Queercore gave so many an escape, somewhere they belonged outside of a materialistic trap.
The movement began as Homocore, before bands encompassing all gender and sexuality identities hit the stage, making way for Queercore. It’s roots lie in Toronto, Canada where amongst the DIY zines of the 80’s punk movement, queer artists Bruce LaBruce and GB Jones published J.D’s, the queer punk zine from which Queercore was born.
Punk fans created the Queercore movement by trading these hand written, copied, cut and stapled zines. Born out of rejection of conformist gay lifestyles, the content was confronting. The overtly queer pornography and often violent stories created a space for queer people more interested in anarchy than the bourgeoise.
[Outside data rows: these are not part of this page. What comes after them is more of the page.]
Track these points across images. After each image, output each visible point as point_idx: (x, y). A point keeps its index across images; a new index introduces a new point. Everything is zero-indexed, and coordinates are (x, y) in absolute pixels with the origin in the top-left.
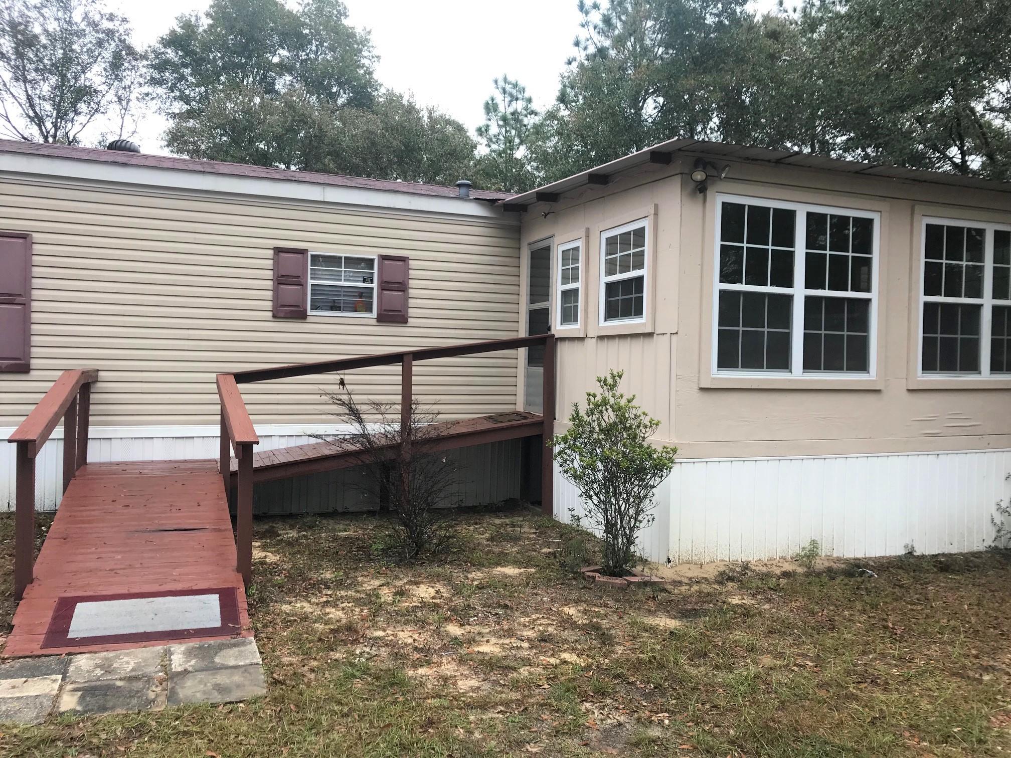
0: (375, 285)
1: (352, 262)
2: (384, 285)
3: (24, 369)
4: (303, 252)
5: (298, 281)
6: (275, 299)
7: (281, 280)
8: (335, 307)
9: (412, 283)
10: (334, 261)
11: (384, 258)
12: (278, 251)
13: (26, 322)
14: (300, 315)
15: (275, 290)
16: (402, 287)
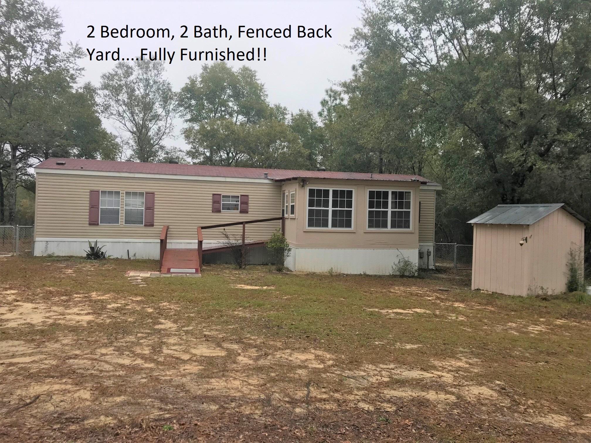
0: (239, 203)
1: (233, 197)
2: (241, 203)
3: (153, 225)
4: (220, 195)
5: (219, 202)
6: (213, 207)
7: (214, 202)
8: (228, 209)
9: (250, 202)
10: (229, 197)
11: (242, 195)
12: (214, 195)
13: (153, 214)
14: (219, 211)
15: (213, 205)
16: (247, 203)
In a pre-internet world these zines allowed many distant from Queercore hubs such as San Fransisco or Toronto to learn from and participate in a culture that freed them from heteronormative existences. The culture spread Australia with ‘The Burning Times’ being published in Melbourne in the mid 90s, a zine that covered both local and international bands such a Pansy Division.
Smells Like Queer Spirit
Pansy Division were the first openly gay rock band to serve mainstream audiences, arguably making them the most successful. Formed from frustration at the lack of queer musicians, the band blew the closet doors open in 1991. Singer/songwriter Jon Ginoli and bassist Chris Freeman set out with he intention of creating a gay rock band.
During their intense tour of California, Lookout Records! took notice of the band. Having signed Greenday five years earlier, Pansy Division became their newest act, releasing their first album Undressed on the label.
The music is not only unashamedly queer, but delivers the humour of an Armistead Maupin novel. Releasing an album a year with song titles along the lines of “Fem in a Black Leather Jacket”, “Jack U Off”, and my personal favourite “Big Bottom”.
The daring gay sexuality and humour in the bands songwriting erected a queer punk refuge. In 1994 label mates Greenday gave the band the chance to come out to the world. While in the eye of the storm of Dookie, Greenday invited Pansy Division to tour with them.
Greenday were doing very well for themselves, having sold 20 million copies of Dookie. Meanwhile, Pansy Division were playing nude to try and draw crowds into tiny venues.
With Greenday, they played their horny, euphemism free songs to thousands of teen punks. Shooting their popularity to a realm unseen for a queer act, Pansy Division have sustained a career lasting over a quarter-century. While their 2016 studio album, Quite Contrary may deal with gay sex more mildly, their intelligence and humour proudly stands. They still confront us with the realities of homosexuality, but in a more seasoned fashion.
Pansy Division are special. Queercore is special. The movement broke boundaries on all facets of identity. Queer people can be unapologetically punk, and punk rockers can be unapologetically queer.
In todays commercial climate that continues to idolise capitalism, there’s a lot to be said of the community who were able to reject this for a life in which they felt truly free – and it has nothing to do with Gucci.